**Task**.
Transcription, pictures excluded: write out the data below exactly.

**Data in this exercise**.
-----
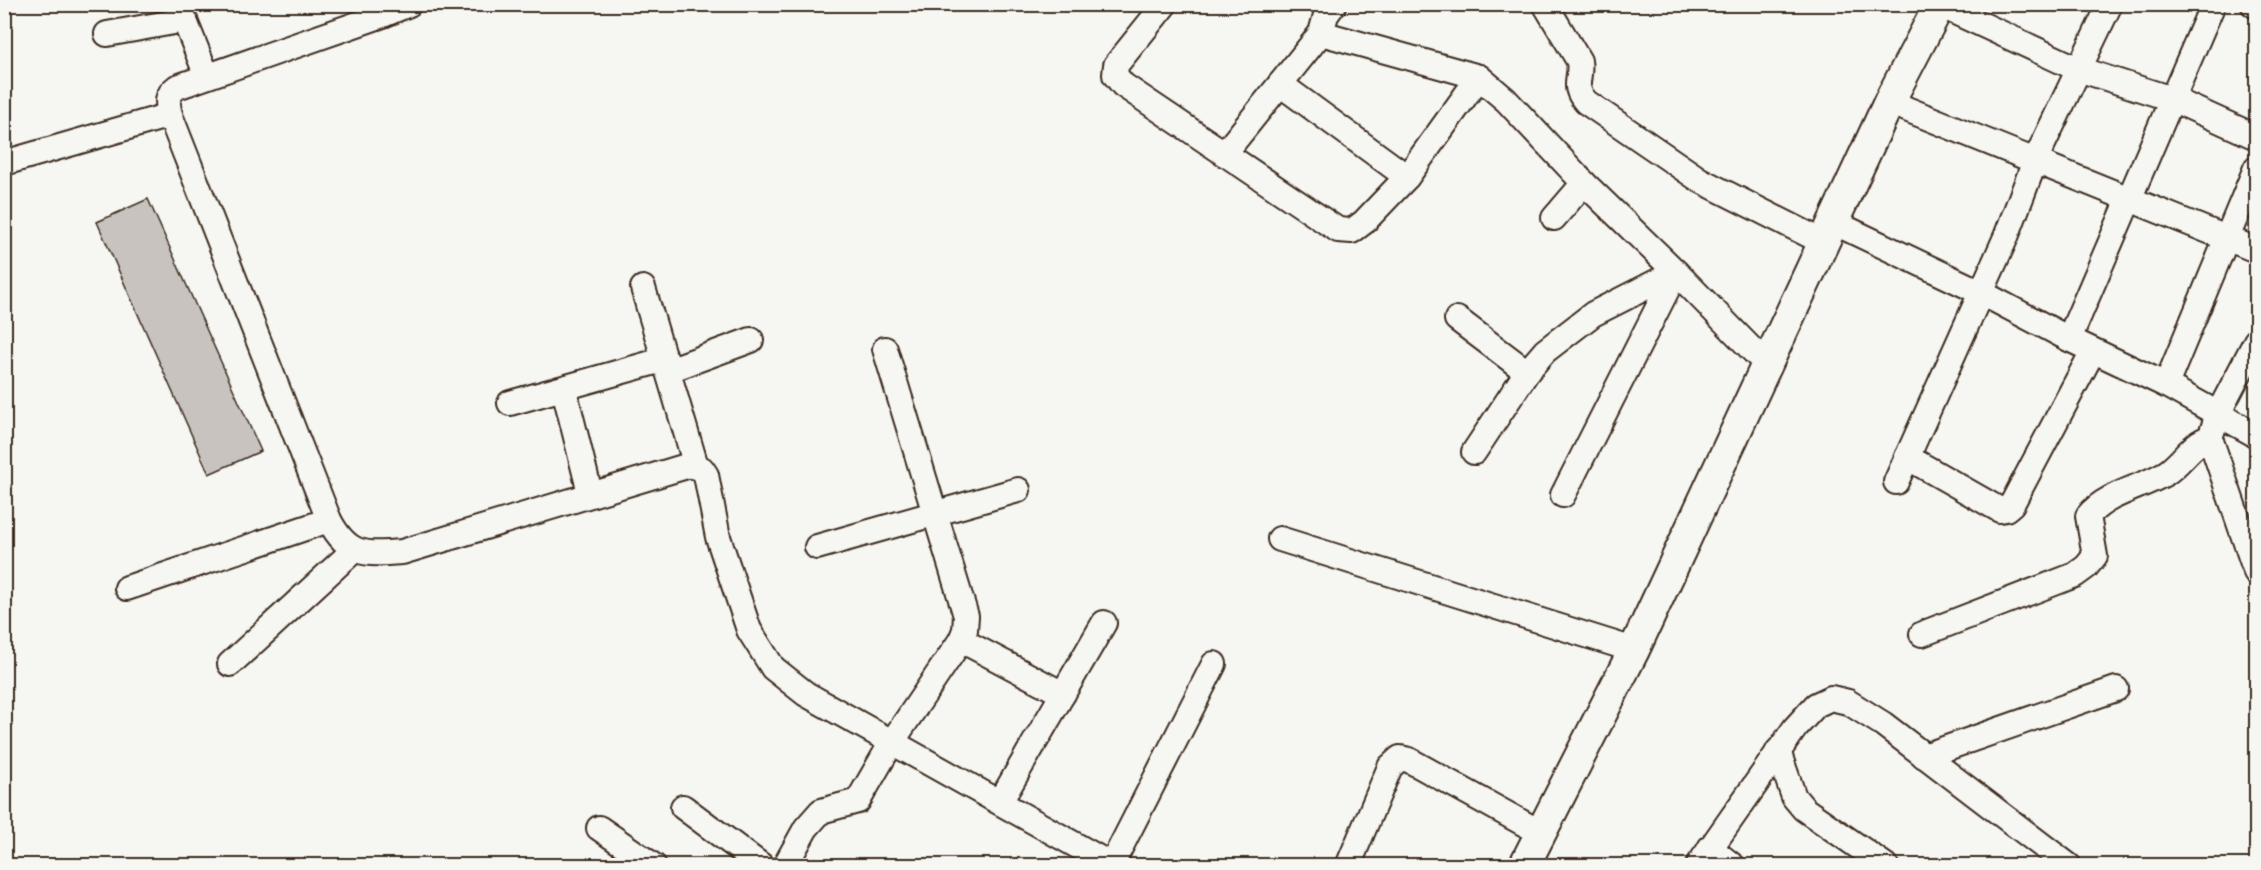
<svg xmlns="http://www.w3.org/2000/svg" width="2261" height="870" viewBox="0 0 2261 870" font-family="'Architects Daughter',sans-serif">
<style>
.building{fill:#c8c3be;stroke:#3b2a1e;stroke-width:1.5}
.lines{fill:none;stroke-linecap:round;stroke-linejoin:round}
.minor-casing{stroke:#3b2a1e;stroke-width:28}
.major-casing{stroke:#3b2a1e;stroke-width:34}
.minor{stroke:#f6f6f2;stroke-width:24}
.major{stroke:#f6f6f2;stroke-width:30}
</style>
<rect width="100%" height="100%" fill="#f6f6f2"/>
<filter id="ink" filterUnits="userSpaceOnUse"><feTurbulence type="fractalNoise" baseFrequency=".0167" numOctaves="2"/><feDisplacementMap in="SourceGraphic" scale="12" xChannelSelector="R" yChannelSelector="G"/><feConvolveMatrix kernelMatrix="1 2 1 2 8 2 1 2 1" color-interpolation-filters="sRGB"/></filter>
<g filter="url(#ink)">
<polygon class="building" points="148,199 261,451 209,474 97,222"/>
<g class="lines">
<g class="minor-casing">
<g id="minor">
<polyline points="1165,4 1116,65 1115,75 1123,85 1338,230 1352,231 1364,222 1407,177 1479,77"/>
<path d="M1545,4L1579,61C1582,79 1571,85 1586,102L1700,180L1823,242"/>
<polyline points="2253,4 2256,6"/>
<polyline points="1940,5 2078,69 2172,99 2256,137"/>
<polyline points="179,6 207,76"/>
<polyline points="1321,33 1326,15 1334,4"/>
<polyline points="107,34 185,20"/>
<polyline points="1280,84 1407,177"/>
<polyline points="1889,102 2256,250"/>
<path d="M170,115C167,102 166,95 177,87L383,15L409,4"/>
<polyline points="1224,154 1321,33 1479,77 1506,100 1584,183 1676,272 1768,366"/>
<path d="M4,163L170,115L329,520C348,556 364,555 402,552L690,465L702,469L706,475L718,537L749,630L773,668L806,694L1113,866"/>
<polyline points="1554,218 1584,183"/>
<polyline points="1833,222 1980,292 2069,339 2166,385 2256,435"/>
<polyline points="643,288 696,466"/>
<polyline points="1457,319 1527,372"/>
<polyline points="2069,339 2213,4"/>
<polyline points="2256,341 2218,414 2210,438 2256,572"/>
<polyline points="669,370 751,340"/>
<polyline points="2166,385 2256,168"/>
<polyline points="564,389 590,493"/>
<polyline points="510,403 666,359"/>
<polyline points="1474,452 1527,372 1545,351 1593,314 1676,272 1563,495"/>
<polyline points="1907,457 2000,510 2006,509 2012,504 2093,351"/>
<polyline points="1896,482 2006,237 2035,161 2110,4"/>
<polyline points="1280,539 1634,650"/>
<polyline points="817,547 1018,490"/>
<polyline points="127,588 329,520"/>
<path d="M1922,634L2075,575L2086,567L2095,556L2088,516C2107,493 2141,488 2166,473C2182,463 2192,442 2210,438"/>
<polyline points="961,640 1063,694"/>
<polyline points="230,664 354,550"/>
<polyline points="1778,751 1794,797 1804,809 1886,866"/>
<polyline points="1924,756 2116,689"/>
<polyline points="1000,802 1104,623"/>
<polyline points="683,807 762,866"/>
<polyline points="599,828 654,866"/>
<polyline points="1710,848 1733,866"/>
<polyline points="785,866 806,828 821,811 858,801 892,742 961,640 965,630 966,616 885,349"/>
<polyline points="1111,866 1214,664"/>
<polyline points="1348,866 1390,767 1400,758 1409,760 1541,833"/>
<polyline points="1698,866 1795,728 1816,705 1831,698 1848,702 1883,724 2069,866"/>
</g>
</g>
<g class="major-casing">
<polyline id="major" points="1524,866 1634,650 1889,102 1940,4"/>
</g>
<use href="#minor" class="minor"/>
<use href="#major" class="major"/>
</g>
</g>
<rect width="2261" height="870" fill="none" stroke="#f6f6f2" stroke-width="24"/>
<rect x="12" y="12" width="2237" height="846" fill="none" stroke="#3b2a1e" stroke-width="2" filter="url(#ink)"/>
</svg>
-----
**Response to the exercise**.
<svg xmlns="http://www.w3.org/2000/svg" width="2261" height="870" viewBox="0 0 2261 870" font-family="'Architects Daughter',sans-serif">
<style>
.building{fill:#c8c3be;stroke:#3b2a1e;stroke-width:1.5}
.lines{fill:none;stroke-linecap:round;stroke-linejoin:round}
.minor-casing{stroke:#3b2a1e;stroke-width:28}
.major-casing{stroke:#3b2a1e;stroke-width:34}
.minor{stroke:#f6f6f2;stroke-width:24}
.major{stroke:#f6f6f2;stroke-width:30}
</style>
<rect width="100%" height="100%" fill="#f6f6f2"/>
<filter id="ink" filterUnits="userSpaceOnUse"><feTurbulence type="fractalNoise" baseFrequency=".0167" numOctaves="2"/><feDisplacementMap in="SourceGraphic" scale="12" xChannelSelector="R" yChannelSelector="G"/><feConvolveMatrix kernelMatrix="1 2 1 2 8 2 1 2 1" color-interpolation-filters="sRGB"/></filter>
<g filter="url(#ink)">
<polygon class="building" points="148,199 261,451 209,474 97,222"/>
<g class="lines">
<g class="minor-casing">
<g id="minor">
<polyline points="1165,4 1116,65 1115,75 1123,85 1338,230 1352,231 1364,222 1407,177 1479,77"/>
<path d="M1545,4L1579,61C1582,79 1571,85 1586,102L1700,180L1823,242"/>
<polyline points="2253,4 2256,6"/>
<polyline points="1940,5 2078,69 2172,99 2256,137"/>
<polyline points="179,6 207,76"/>
<polyline points="1321,33 1326,15 1334,4"/>
<polyline points="107,34 185,20"/>
<polyline points="1280,84 1407,177"/>
<polyline points="1889,102 2256,250"/>
<path d="M170,115C167,102 166,95 177,87L383,15L409,4"/>
<polyline points="1224,154 1321,33 1479,77 1506,100 1584,183 1676,272 1768,366"/>
<path d="M4,163L170,115L329,520C348,556 364,555 402,552L690,465L702,469L706,475L718,537L749,630L773,668L806,694L1113,866"/>
<polyline points="1554,218 1584,183"/>
<polyline points="1833,222 1980,292 2069,339 2166,385 2256,435"/>
<polyline points="643,288 696,466"/>
<polyline points="1457,319 1527,372"/>
<polyline points="2069,339 2213,4"/>
<polyline points="2256,341 2218,414 2210,438 2256,572"/>
<polyline points="669,370 751,340"/>
<polyline points="2166,385 2256,168"/>
<polyline points="564,389 590,493"/>
<polyline points="510,403 666,359"/>
<polyline points="1474,452 1527,372 1545,351 1593,314 1676,272 1563,495"/>
<polyline points="1907,457 2000,510 2006,509 2012,504 2093,351"/>
<polyline points="1896,482 2006,237 2035,161 2110,4"/>
<polyline points="1280,539 1634,650"/>
<polyline points="817,547 1018,490"/>
<polyline points="127,588 329,520"/>
<path d="M1922,634L2075,575L2086,567L2095,556L2088,516C2107,493 2141,488 2166,473C2182,463 2192,442 2210,438"/>
<polyline points="961,640 1063,694"/>
<polyline points="230,664 354,550"/>
<polyline points="1778,751 1794,797 1804,809 1886,866"/>
<polyline points="1924,756 2116,689"/>
<polyline points="1000,802 1104,623"/>
<polyline points="683,807 762,866"/>
<polyline points="599,828 654,866"/>
<polyline points="1710,848 1733,866"/>
<polyline points="785,866 806,828 821,811 858,801 892,742 961,640 965,630 966,616 885,349"/>
<polyline points="1111,866 1214,664"/>
<polyline points="1348,866 1390,767 1400,758 1409,760 1541,833"/>
<polyline points="1698,866 1795,728 1816,705 1831,698 1848,702 1883,724 2069,866"/>
</g>
</g>
<g class="major-casing">
<polyline id="major" points="1524,866 1634,650 1889,102 1940,4"/>
</g>
<use href="#minor" class="minor"/>
<use href="#major" class="major"/>
</g>
</g>
<rect width="2261" height="870" fill="none" stroke="#f6f6f2" stroke-width="24"/>
<rect x="12" y="12" width="2237" height="846" fill="none" stroke="#3b2a1e" stroke-width="2" filter="url(#ink)"/>
</svg>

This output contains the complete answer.